Why Did Voodoo Get a Bad Rap?
Although forced Christianization contributed to the creation of Voodoo, racism soon led to fear and ridicule of its new spiritual paths. Saumya Arya Haas revealed in a 2011 Huffington Post piece that many leaders in the Haitian Revolution were Voodoo practitioners. As European colonialists lost their foothold on the island in the late 1700s, slave owners throughout the Caribbean and the United States feared that the same could happen to them.

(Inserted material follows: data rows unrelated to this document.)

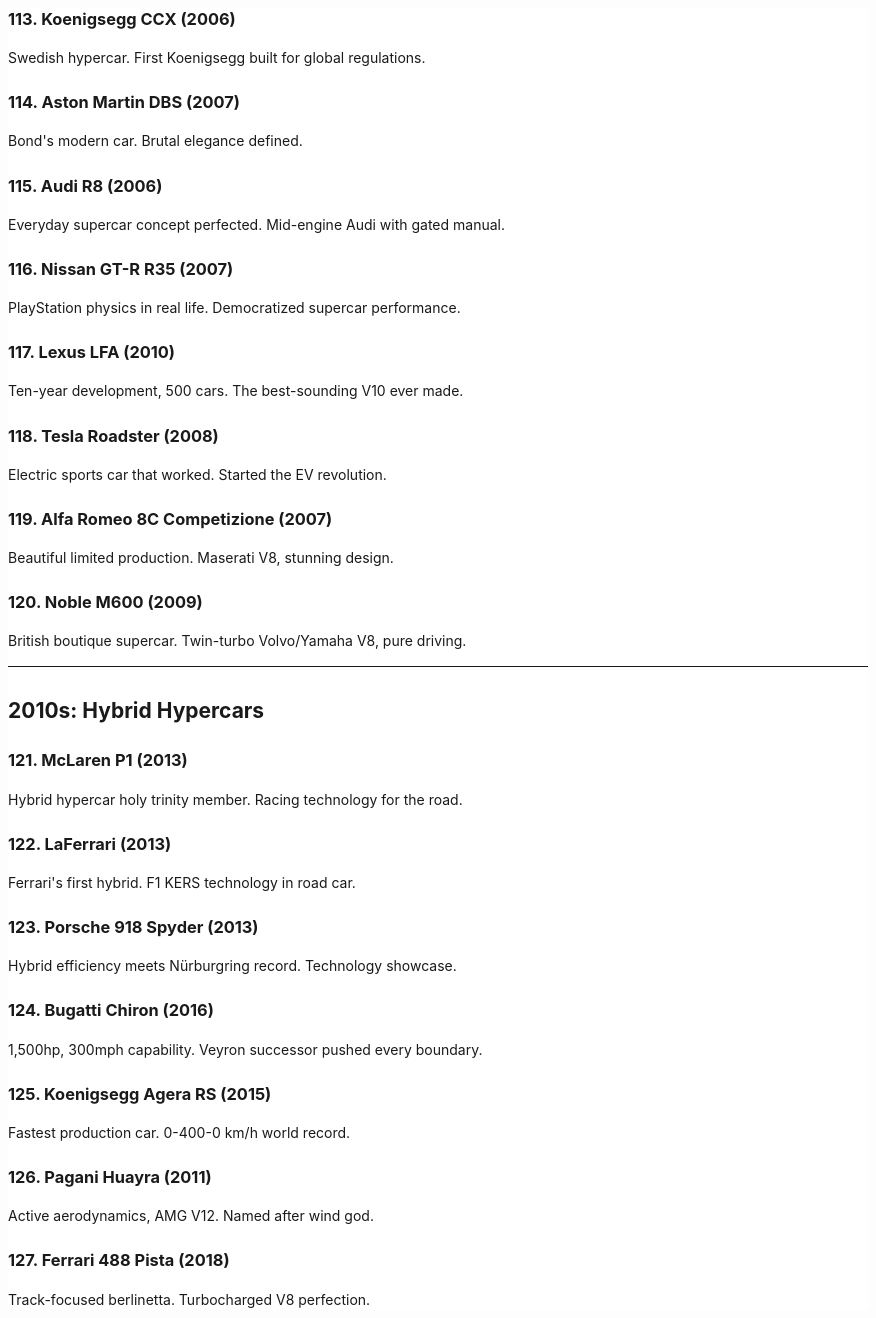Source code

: ### 113. **Koenigsegg CCX** (2006)
Swedish hypercar. First Koenigsegg built for global regulations.

### 114. **Aston Martin DBS** (2007)
Bond's modern car. Brutal elegance defined.

### 115. **Audi R8** (2006)
Everyday supercar concept perfected. Mid-engine Audi with gated manual.

### 116. **Nissan GT-R R35** (2007)
PlayStation physics in real life. Democratized supercar performance.

### 117. **Lexus LFA** (2010)
Ten-year development, 500 cars. The best-sounding V10 ever made.

### 118. **Tesla Roadster** (2008)
Electric sports car that worked. Started the EV revolution.

### 119. **Alfa Romeo 8C Competizione** (2007)
Beautiful limited production. Maserati V8, stunning design.

### 120. **Noble M600** (2009)
British boutique supercar. Twin-turbo Volvo/Yamaha V8, pure driving.

---

## 2010s: Hybrid Hypercars

### 121. **McLaren P1** (2013)
Hybrid hypercar holy trinity member. Racing technology for the road.

### 122. **LaFerrari** (2013)
Ferrari's first hybrid. F1 KERS technology in road car.

### 123. **Porsche 918 Spyder** (2013)
Hybrid efficiency meets Nürburgring record. Technology showcase.

### 124. **Bugatti Chiron** (2016)
1,500hp, 300mph capability. Veyron successor pushed every boundary.

### 125. **Koenigsegg Agera RS** (2015)
Fastest production car. 0-400-0 km/h world record.

### 126. **Pagani Huayra** (2011)
Active aerodynamics, AMG V12. Named after wind god.

### 127. **Ferrari 488 Pista** (2018)
Track-focused berlinetta. Turbocharged V8 perfection.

Such worries gave rise to a variety of responses such as legal repression, negative stereotypes and religiously fueled fury against “witchcraft.” True to the human tendency to become fascinated with the forbidden, common misconceptions about Voodoo eventually made their way into popular culture. These included some superstitions that are not even part of these spiritual practices. For instance, zombies come from rural Haitian folk tales of walking dead enslaved by evil sorcerers while “voodoo dolls” may have originated in the British Isles.
Traditions and Beliefs Kept Alive
Despite the mass Christianization of African slaves in the Americas, many found ways to preserve remnants of ancestral beliefs and practices. The multifarious forms that Voodoo has assumed in the United States, the Caribbean and other areas provide spiritual nourishment and hold deeper cultural meanings for their devotees. Additionally, these spiritual paths are testimonies to human resiliency, resistance and survival in the face of oppression.